Why are you here? You are making everything icky and stupid.
Why do you keep complaining. Only icky and stupid people complain.
Hey, she made me take the porn down off my cube wall. All of you are icky and stupid.
Why can't I get laid.
Granted, it is couched in other words, like those of the majority of the comments here. Like the first one that complained that the headline did not mean that women would now sleep with geeks. Which, if one actually does comprehend logic rather than make wild claims about understanding logic requiring a penis, directly claims that all geeks are heterosexual men. Who can't get laid.
Sit with that for a while.
One of the thousands who walked away from the server room with a deep sigh. Oh, and there are jobs that require technical understanding that pay pretty well that do not require 80 hr weeks. Some of us went there.
Yeah I know there are 1500 people in my department, and all I can say is "there aren't many" women. I don't know all 1500 people. If I were to hazard a guess I'd say they are 5-10% of the engineering workforce.
One of the things at my is that it's the electrical and computer engineers that do most of the C programming - CS majors touch on it, and depending on the classes they take they may use more, but most of the CS department uses Java. And for all of the CS majors complaining, the ratio in ECE is significantly worse than in CS (closer to 90% guys than the 80% that is the ratio in CS). I'm a girl in CompE, and since my focus is algorithms and computer architecture there are usually no other girls in my classes. Out of my C programming class, only 5 out of around 200 people were girls. On the other hand, the top two students in the class was myself and one other guy. So no generalizing. But it means that at least at my school, the ratio of C programmers is almost no girls because of the lack of girls in CompE.

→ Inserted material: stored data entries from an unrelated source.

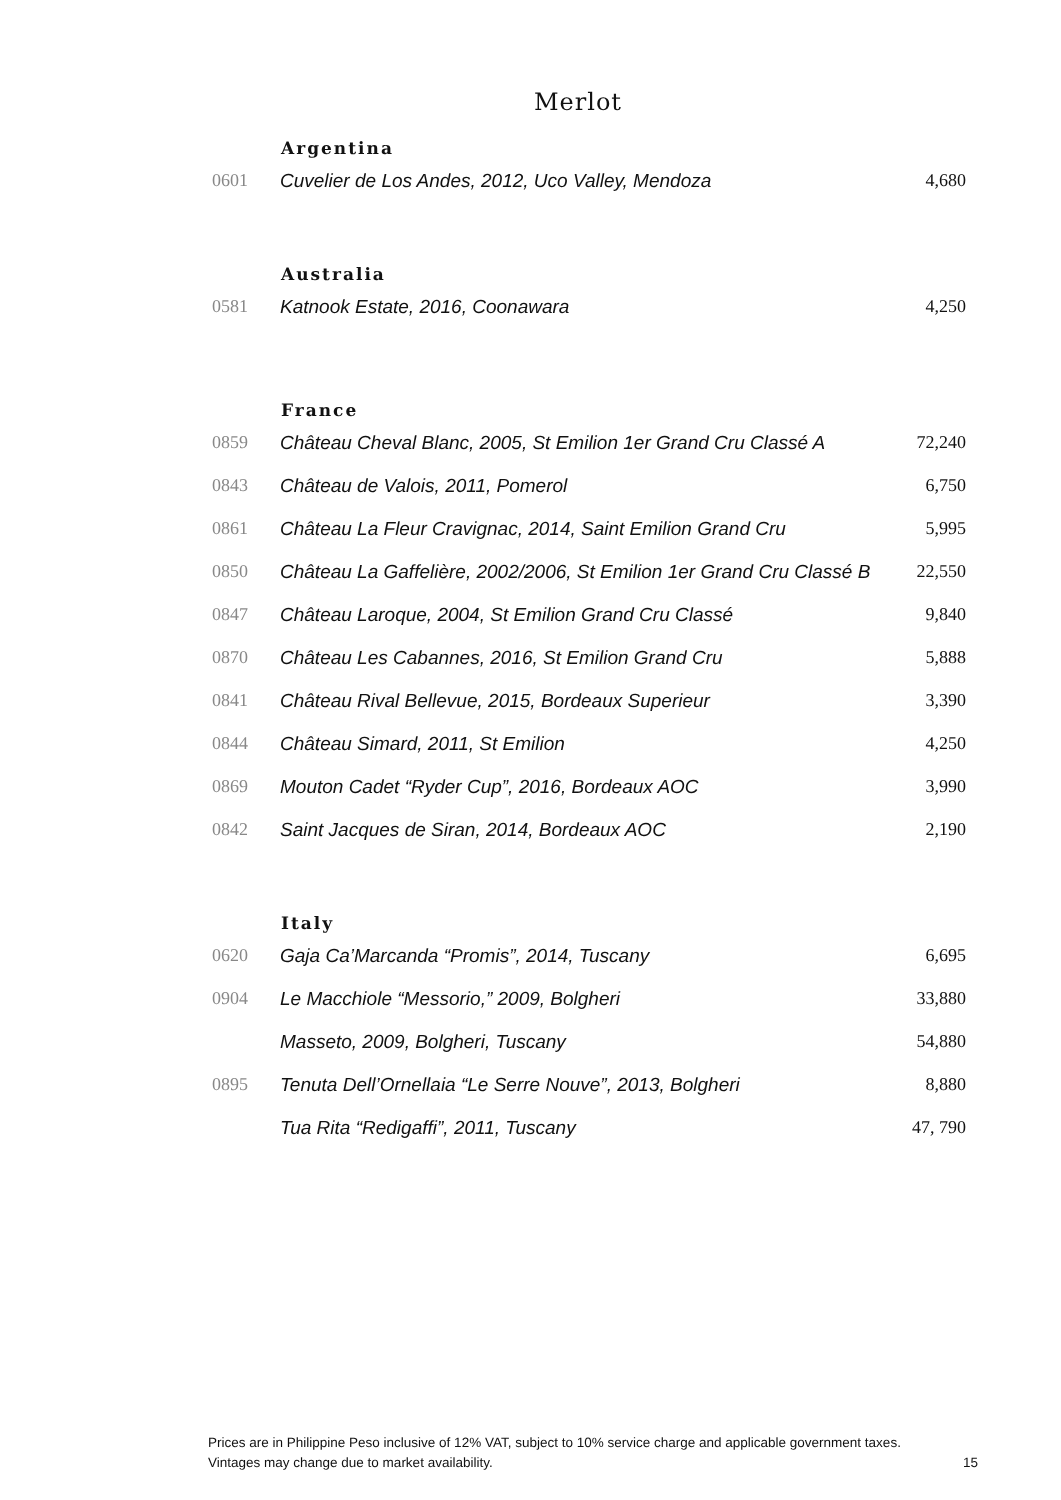Merlot
| | Argentina | |
| 0601 | Cuvelier de Los Andes, 2012, Uco Valley, Mendoza | 4,680 |
| | Australia | |
| 0581 | Katnook Estate, 2016, Coonawara | 4,250 |
| | France | |
| 0859 | Château Cheval Blanc, 2005, St Emilion 1er Grand Cru Classé A | 72,240 |
| 0843 | Château de Valois, 2011, Pomerol | 6,750 |
| 0861 | Château La Fleur Cravignac, 2014, Saint Emilion Grand Cru | 5,995 |
| 0850 | Château La Gaffelière, 2002/2006, St Emilion 1er Grand Cru Classé B | 22,550 |
| 0847 | Château Laroque, 2004, St Emilion Grand Cru Classé | 9,840 |
| 0870 | Château Les Cabannes, 2016, St Emilion Grand Cru | 5,888 |
| 0841 | Château Rival Bellevue, 2015, Bordeaux Superieur | 3,390 |
| 0844 | Château Simard, 2011, St Emilion | 4,250 |
| 0869 | Mouton Cadet “Ryder Cup”, 2016, Bordeaux AOC | 3,990 |
| 0842 | Saint Jacques de Siran, 2014, Bordeaux AOC | 2,190 |
| | Italy | |
| 0620 | Gaja Ca’Marcanda “Promis”, 2014, Tuscany | 6,695 |
| 0904 | Le Macchiole “Messorio,” 2009, Bolgheri | 33,880 |
| | Masseto, 2009, Bolgheri, Tuscany | 54,880 |
| 0895 | Tenuta Dell’Ornellaia “Le Serre Nouve”, 2013, Bolgheri | 8,880 |
| | Tua Rita “Redigaffi”, 2011, Tuscany | 47, 790 |
Prices are in Philippine Peso inclusive of 12% VAT, subject to 10% service charge and applicable government taxes.
Vintages may change due to market availability. 15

I have been in the IT field for 40 years. In those 40 years there have been very few females that have been real coders and then the debugging has dwindled down to a few. As far as supporting a production group there has been almost zero. Managers assigning them to production expect them to quit within 6 months as they cannot seem to be ready to be called out at 3AM or 4AM even 1 AM for some reasons woman that I have been exposed to can't handle it *AND* have the backbone to stand up and to state the issue/cause in front of a management review staff and to be able to stand up to them. I remember when I was first on the job I had a puzzle and carried through the debugging process and form a iron proof argument and I was drilled for 60 minutes on my reasoning and I stood in front of high level officers and their staff trying to pick apart my thought processes on how I fixed the issue at 0200 and the steps I went through. This pissant senior sargent tried to make a run at me a couple of times and luckily I had all the documentation that I just opened the page(s) to prove what I had said was what I did. I think the 2nd louy got his assed chewed out after I left the room as he was trying to go after me as I was not military enough for him. He got transferred out a month later. My boss got me a promotion just on that one item alone.
"Intents and purposes", not "intensive purposes".